Reproduce every line of the listing below, character for character and in the same order.

• _DATA FOR REVIEW_:
- - -

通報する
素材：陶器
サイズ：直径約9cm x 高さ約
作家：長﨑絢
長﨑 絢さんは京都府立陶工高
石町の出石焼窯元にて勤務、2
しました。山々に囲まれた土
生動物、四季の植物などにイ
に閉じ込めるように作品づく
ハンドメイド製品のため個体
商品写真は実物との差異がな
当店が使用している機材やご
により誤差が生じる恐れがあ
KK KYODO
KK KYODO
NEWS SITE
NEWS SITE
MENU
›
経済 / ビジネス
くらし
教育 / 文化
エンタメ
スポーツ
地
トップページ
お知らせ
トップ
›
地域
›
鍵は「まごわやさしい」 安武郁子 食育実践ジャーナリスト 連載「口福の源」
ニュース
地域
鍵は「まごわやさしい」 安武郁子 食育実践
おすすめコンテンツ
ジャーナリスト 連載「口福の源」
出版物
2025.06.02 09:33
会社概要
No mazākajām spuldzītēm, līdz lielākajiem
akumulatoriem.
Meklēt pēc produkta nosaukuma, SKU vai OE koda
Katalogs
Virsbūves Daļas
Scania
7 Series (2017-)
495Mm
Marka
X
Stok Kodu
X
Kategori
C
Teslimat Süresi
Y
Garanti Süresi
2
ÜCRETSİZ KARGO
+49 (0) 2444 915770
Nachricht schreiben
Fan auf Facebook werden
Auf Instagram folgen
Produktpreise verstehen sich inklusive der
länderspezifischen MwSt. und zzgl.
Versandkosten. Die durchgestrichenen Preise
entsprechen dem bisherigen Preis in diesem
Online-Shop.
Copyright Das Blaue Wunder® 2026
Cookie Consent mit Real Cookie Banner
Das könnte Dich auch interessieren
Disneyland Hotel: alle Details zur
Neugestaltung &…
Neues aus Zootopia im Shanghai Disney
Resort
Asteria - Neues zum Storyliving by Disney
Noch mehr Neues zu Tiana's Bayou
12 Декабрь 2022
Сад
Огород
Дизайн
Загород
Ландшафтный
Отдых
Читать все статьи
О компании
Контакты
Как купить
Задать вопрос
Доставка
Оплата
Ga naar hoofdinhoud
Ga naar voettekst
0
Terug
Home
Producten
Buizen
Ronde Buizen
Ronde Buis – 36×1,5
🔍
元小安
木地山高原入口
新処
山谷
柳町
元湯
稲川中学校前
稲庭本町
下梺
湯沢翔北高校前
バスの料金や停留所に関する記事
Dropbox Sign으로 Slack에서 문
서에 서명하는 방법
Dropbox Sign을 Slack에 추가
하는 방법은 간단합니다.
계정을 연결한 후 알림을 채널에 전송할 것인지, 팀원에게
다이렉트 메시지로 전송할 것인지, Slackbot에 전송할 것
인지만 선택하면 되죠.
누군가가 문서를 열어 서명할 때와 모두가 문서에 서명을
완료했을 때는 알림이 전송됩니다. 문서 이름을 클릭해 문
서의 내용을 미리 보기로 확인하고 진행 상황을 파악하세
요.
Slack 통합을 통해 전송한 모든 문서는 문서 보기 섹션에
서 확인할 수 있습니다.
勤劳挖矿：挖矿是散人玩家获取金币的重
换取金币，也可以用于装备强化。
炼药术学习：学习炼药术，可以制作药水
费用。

- - -

• _TASK ANSWER_:
通報する
素材：陶器
サイズ：直径約9cm x 高さ約
作家：長﨑絢
長﨑 絢さんは京都府立陶工高
石町の出石焼窯元にて勤務、2
しました。山々に囲まれた土
生動物、四季の植物などにイ
に閉じ込めるように作品づく
ハンドメイド製品のため個体
商品写真は実物との差異がな
当店が使用している機材やご
により誤差が生じる恐れがあ
KK KYODO
KK KYODO
NEWS SITE
NEWS SITE
MENU
›
経済 / ビジネス
くらし
教育 / 文化
エンタメ
スポーツ
地
トップページ
お知らせ
トップ
›
地域
›
鍵は「まごわやさしい」 安武郁子 食育実践ジャーナリスト 連載「口福の源」
ニュース
地域
鍵は「まごわやさしい」 安武郁子 食育実践
おすすめコンテンツ
ジャーナリスト 連載「口福の源」
出版物
2025.06.02 09:33
会社概要
No mazākajām spuldzītēm, līdz lielākajiem
akumulatoriem.
Meklēt pēc produkta nosaukuma, SKU vai OE koda
Katalogs
Virsbūves Daļas
Scania
7 Series (2017-)
495Mm
Marka
X
Stok Kodu
X
Kategori
C
Teslimat Süresi
Y
Garanti Süresi
2
ÜCRETSİZ KARGO
+49 (0) 2444 915770
Nachricht schreiben
Fan auf Facebook werden
Auf Instagram folgen
Produktpreise verstehen sich inklusive der
länderspezifischen MwSt. und zzgl.
Versandkosten. Die durchgestrichenen Preise
entsprechen dem bisherigen Preis in diesem
Online-Shop.
Copyright Das Blaue Wunder® 2026
Cookie Consent mit Real Cookie Banner
Das könnte Dich auch interessieren
Disneyland Hotel: alle Details zur
Neugestaltung &…
Neues aus Zootopia im Shanghai Disney
Resort
Asteria - Neues zum Storyliving by Disney
Noch mehr Neues zu Tiana's Bayou
12 Декабрь 2022
Сад
Огород
Дизайн
Загород
Ландшафтный
Отдых
Читать все статьи
О компании
Контакты
Как купить
Задать вопрос
Доставка
Оплата
Ga naar hoofdinhoud
Ga naar voettekst
0
Terug
Home
Producten
Buizen
Ronde Buizen
Ronde Buis – 36×1,5
🔍
元小安
木地山高原入口
新処
山谷
柳町
元湯
稲川中学校前
稲庭本町
下梺
湯沢翔北高校前
バスの料金や停留所に関する記事
Dropbox Sign으로 Slack에서 문
서에 서명하는 방법
Dropbox Sign을 Slack에 추가
하는 방법은 간단합니다.
계정을 연결한 후 알림을 채널에 전송할 것인지, 팀원에게
다이렉트 메시지로 전송할 것인지, Slackbot에 전송할 것
인지만 선택하면 되죠.
누군가가 문서를 열어 서명할 때와 모두가 문서에 서명을
완료했을 때는 알림이 전송됩니다. 문서 이름을 클릭해 문
서의 내용을 미리 보기로 확인하고 진행 상황을 파악하세
요.
Slack 통합을 통해 전송한 모든 문서는 문서 보기 섹션에
서 확인할 수 있습니다.
勤劳挖矿：挖矿是散人玩家获取金币的重
换取金币，也可以用于装备强化。
炼药术学习：学习炼药术，可以制作药水
费用。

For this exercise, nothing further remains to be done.